Rudolstadt-Festival 2017 1 2 3 4
Freitag, 07.07.2017 Sonne glüht – Saale blüht
Nix gegen Sommer, aber man muss es ja nicht übertreiben. Wir nutzten die Musikfreizeit für eine Wanderung auf die Debrahöhe, eine Gegend, in der wir bisher noch nicht waren. Von den Gartenanlagen am Viehberg und Schweinskopf (irgendwie tierisch, die Gegend) kann man die Heidecksburg mal von der Rückseite sehen. Im rettenden, schattigen Wald fanden wir noch ein verwunschenes Waldhäuschen, das Waldbad (aus Spiegel, Badkonsole und Seifenhalter) war leider nicht in Betrieb.
Unser erster Musikausflug am Freitag führte uns zu den Sommernachtspoeten mitten am Tag auf der Heidecksburg: ein Deutsch-Liedermacher-Projekt von Erik Manouz (www.manouz.de) mit Sarah Lesch (www.sarahlesch.de) & Cynthia Nickschas (www.cynthiaandfriends.de | Cynthia Nickschas + friends @ Facebook | Cynthia Nickschas + friends @ Youtube) + Begleitmusikband extra für das Rudolstadt Festival 2017. Sommernacht wär super gewesen, aber in der proppenvollen Burghofmittagshölle hatte es die Poesie ziemlich schwer. Wir haben sozusagen am Rande (also von den „billigen Plätzen“, die manchmal noch frei sind) den Auftritt von Cynthia Nickschas mitbekommen, eine Straßenmusik-Liedermacherin (Sängerin + Gitarre) aus Tuttlingen/Bonn. Im Unterschied zu der mir suspekten Achtsamkeits-Betroffenheits-Lyrik fand ich ihre Deutschansongs (nenn‘ ich’s mal) ganz cool, erfrischend direkt, druckvoll, energiegeladen und interessant, auch durch ihre Stimme zwischen rein & Rauch.

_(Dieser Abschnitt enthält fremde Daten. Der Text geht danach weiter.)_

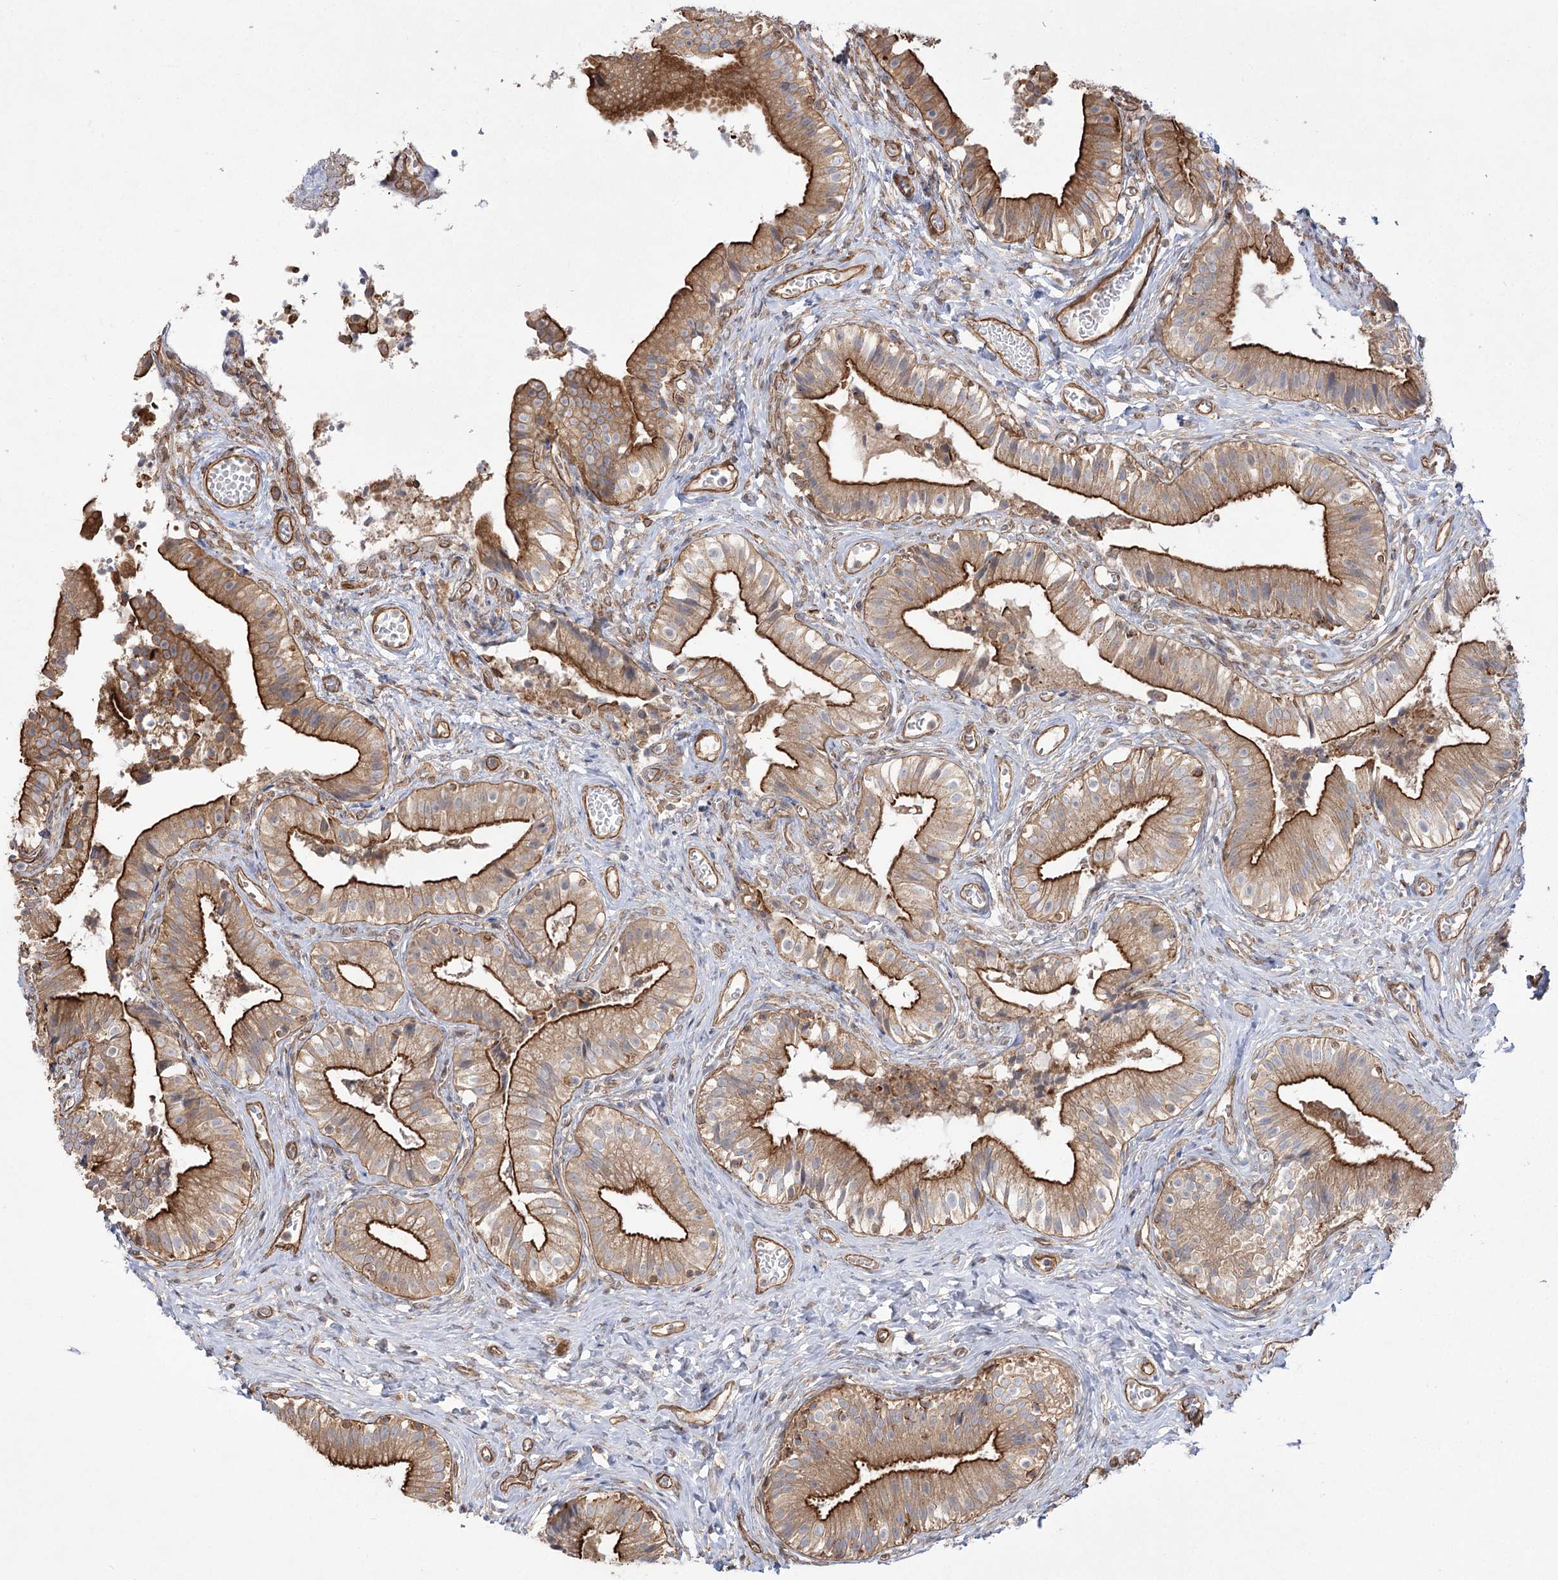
{"staining": {"intensity": "strong", "quantity": ">75%", "location": "cytoplasmic/membranous"}, "tissue": "gallbladder", "cell_type": "Glandular cells", "image_type": "normal", "snomed": [{"axis": "morphology", "description": "Normal tissue, NOS"}, {"axis": "topography", "description": "Gallbladder"}], "caption": "Gallbladder stained with a brown dye shows strong cytoplasmic/membranous positive positivity in about >75% of glandular cells.", "gene": "SH3BP5L", "patient": {"sex": "female", "age": 47}}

Bei den nächsten Schottinnen gings wirklich ziemlich sparsam zu: Mairearad & Anna (www.mairearadandanna.com | Maireadad & Anna @ Facebook | Mairearad & Anna @ Youtube): 2 Frauen, 2 Stimmen & jeweils 2 Instrumente, keine Band, keine Fisematenten, nur schottische Folkmusik gekonnt gespielt. Die zwei Multiinstrumentalistinnen stammen aus Musikerfamilien der schottischen Highlands und spielen seit mehr als 10 Jahren als Duo zusammen. Mairearad Green stammt aus dem Dorf Achiltibuie der abgelegenen nordwestschottischen Halbinsel Coigach. Sie ist eine (mehrfach) ausgezeichnete lyrische Akkordeon- und Dudelsackspielerin in verschiedenen Bands, sie spielt Piano, komponiert, lehrt, malt und veranstaltet seit 2012 das Summer Isles Festival in Achiltibuie. Ihre Sache ist traditionelle, meer- und landschaftsverwurzelte, lyrische schottische Folk-Musik. Anna Massie kommt aus Fortrose bei Inverness im Nordosten Schottlands. Sie ist eine der besten Gitarristinnen Schottlands, spielt auch Geige, Mandoline und Banjo, ist mit mehreren Gruppen unterwegs. Mit Präsenz und Dynamik begleitete sie die eher zurückhaltende Mairearad, machte flockige Ansagen. Zusammen legten sie einen freundlichen, lockeren, sympathischen, musikalisch munteren anspruchsvollen Auftritt auf der Schlosshofbühne der Heidecksburg hin.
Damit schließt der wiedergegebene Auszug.